You don’t have to imagine a scenario like this; it is already reality. Earlier this year, a multinational company was targeted by a deepfake scam that resulted in an employee transferring $25 million to the scammers.

With technology like Microsoft’s VASA-1, it’s possible to generate a realistic digital twin of a real person based on a single photo, with realistic facial expressions and natural head movements. The VASA-1 software can also combine that “digital puppet” with precise lip-audio sync with generated text-to-speech that mimics the other person’s voice.

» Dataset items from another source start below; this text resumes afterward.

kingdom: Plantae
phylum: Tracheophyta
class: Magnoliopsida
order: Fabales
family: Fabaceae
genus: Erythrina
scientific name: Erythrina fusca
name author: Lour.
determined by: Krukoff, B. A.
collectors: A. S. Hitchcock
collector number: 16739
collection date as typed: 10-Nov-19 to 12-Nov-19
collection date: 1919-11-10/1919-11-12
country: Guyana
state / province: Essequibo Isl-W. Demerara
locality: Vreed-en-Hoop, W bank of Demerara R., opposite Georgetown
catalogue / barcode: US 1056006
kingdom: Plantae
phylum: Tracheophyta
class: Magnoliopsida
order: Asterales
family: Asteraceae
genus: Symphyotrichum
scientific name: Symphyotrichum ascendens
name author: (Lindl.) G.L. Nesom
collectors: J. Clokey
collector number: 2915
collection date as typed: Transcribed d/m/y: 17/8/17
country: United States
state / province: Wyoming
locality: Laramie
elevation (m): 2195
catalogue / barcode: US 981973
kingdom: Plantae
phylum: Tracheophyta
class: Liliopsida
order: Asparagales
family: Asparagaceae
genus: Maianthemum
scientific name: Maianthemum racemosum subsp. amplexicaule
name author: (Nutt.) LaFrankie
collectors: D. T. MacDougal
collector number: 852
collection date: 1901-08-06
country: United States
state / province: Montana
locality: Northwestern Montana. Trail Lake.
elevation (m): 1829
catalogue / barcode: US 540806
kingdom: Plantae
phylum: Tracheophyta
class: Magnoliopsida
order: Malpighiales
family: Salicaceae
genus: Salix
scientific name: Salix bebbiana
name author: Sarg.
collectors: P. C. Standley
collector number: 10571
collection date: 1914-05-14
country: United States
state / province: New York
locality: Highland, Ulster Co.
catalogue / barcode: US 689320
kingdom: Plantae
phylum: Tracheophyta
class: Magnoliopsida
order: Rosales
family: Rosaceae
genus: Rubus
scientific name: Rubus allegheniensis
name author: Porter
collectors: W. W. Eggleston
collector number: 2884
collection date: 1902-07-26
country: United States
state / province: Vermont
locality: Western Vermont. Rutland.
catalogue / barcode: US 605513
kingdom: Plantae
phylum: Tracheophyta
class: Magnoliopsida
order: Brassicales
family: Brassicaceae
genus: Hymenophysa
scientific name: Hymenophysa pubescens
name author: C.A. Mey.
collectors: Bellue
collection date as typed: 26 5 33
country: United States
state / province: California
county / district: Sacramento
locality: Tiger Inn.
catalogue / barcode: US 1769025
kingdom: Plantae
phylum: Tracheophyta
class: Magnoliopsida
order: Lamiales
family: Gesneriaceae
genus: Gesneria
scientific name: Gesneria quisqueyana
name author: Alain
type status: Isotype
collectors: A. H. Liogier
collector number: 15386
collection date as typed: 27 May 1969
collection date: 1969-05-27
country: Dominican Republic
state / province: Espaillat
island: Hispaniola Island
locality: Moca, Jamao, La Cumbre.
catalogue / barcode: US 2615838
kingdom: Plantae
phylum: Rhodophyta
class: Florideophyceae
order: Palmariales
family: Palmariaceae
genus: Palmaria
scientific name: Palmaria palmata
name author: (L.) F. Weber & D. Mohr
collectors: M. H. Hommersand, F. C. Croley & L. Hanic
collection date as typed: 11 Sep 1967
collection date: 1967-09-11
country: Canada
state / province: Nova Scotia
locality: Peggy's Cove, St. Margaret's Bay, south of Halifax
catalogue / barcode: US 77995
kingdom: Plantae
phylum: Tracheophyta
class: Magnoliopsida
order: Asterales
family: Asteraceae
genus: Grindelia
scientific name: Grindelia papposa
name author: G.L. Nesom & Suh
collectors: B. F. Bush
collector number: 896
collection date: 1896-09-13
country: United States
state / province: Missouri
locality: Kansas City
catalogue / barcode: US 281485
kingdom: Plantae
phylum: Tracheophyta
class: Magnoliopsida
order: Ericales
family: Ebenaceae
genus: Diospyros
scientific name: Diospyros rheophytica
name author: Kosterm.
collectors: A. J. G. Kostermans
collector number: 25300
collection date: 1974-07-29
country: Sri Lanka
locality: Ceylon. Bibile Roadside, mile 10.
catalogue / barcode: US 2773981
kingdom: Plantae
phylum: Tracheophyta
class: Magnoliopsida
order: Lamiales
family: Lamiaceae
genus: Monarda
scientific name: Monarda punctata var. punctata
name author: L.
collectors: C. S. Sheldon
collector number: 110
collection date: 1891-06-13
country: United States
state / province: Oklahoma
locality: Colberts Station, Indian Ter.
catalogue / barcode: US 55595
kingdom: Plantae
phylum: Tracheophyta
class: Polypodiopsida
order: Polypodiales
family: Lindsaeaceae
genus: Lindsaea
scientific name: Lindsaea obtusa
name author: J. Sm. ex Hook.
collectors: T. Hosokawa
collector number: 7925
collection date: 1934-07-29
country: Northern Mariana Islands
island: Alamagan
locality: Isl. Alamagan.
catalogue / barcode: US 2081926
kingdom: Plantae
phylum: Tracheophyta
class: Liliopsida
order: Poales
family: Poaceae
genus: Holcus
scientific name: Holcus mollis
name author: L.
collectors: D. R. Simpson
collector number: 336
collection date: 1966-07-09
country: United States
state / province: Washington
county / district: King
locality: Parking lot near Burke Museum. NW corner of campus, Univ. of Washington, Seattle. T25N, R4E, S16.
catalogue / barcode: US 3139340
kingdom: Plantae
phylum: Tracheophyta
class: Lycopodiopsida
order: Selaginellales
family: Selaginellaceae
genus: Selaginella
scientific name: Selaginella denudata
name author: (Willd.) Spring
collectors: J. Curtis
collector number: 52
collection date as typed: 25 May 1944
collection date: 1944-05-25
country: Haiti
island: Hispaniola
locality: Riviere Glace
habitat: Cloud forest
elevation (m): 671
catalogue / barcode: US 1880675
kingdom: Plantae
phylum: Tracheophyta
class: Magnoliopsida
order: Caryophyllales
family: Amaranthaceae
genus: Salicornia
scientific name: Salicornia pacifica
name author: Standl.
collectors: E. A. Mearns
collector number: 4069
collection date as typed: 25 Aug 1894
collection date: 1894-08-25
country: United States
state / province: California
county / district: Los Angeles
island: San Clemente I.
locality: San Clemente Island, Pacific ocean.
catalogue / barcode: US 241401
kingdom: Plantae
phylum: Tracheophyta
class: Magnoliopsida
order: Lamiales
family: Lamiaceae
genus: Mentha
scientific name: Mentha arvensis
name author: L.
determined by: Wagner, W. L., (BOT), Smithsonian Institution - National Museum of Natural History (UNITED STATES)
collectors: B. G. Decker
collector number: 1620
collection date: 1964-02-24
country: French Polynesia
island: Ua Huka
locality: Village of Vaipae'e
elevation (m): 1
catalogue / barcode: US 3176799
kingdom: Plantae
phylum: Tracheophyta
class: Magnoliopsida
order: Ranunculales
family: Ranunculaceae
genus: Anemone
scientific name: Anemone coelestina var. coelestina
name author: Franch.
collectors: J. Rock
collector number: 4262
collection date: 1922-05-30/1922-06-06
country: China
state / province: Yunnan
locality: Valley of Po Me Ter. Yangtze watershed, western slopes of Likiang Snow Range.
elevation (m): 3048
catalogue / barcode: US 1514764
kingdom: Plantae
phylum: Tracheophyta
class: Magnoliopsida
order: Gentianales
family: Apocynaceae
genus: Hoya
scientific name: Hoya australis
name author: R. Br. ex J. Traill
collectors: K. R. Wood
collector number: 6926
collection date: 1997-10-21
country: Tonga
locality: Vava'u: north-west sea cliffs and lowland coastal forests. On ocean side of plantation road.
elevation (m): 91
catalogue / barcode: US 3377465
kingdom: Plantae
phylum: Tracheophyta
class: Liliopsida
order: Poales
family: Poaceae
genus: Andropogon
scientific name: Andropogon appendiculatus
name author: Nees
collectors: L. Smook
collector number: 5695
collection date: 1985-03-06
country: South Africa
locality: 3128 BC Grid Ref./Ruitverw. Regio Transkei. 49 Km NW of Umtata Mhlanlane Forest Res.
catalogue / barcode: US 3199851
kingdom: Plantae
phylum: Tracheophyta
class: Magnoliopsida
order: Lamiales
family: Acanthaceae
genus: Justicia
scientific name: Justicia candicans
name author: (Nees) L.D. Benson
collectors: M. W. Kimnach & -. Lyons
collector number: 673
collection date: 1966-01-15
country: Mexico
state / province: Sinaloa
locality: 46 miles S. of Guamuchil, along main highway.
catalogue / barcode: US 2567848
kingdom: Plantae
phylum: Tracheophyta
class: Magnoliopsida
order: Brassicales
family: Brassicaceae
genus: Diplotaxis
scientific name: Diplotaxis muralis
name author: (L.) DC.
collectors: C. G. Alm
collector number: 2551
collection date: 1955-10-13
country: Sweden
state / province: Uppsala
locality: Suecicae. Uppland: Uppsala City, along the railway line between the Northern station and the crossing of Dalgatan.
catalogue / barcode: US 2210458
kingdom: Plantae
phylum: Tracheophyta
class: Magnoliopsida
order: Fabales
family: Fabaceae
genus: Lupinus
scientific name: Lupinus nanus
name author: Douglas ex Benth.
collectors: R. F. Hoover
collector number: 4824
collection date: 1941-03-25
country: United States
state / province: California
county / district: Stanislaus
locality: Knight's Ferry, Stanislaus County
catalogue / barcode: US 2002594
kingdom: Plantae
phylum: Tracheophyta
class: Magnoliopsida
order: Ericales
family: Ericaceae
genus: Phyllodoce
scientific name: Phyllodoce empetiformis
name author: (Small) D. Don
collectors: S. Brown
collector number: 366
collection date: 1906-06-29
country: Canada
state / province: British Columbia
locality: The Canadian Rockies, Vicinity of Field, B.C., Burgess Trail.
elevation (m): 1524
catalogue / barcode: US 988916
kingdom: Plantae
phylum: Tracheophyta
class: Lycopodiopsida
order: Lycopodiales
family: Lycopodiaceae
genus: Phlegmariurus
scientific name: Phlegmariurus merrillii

VASA-1 is not available for sale, but others are sure to release software like it soon.

screenshot of generation results from VASA-1, showing neutral, happiness, anger, and surprise emotive faces
This might be a deepfake of a CEO who has just joined the Zoom call, happy you are here, but then frustrated you won’t make the $25M transfer, and surprised you would prefer to get fired rather than do your job (image: VASA-1, by Microsoft) [fair use]

All of this generated in real time, up to 40fps in the online streaming mode with a preceding latency of only 170ms, evaluated on a desktop PC with a single NVIDIA RTX 4090 GPU. Dell sells such a desktop system for less than $4,000, a tiny investment for a potential payoff that could be worth millions.

Balancing risk with value

Generative AI like ChatGPT and Google’s Gemini, and like some of the AI technology envisioned by Yuan, can be a force multiplier for organizations. Leveraged effectively and with guidance, AI can streamline, automate, or even remove repetitive tasks - freeing staff to do more valuable work. But organizations should be cautious about taking humans out of the decision-making loop altogether.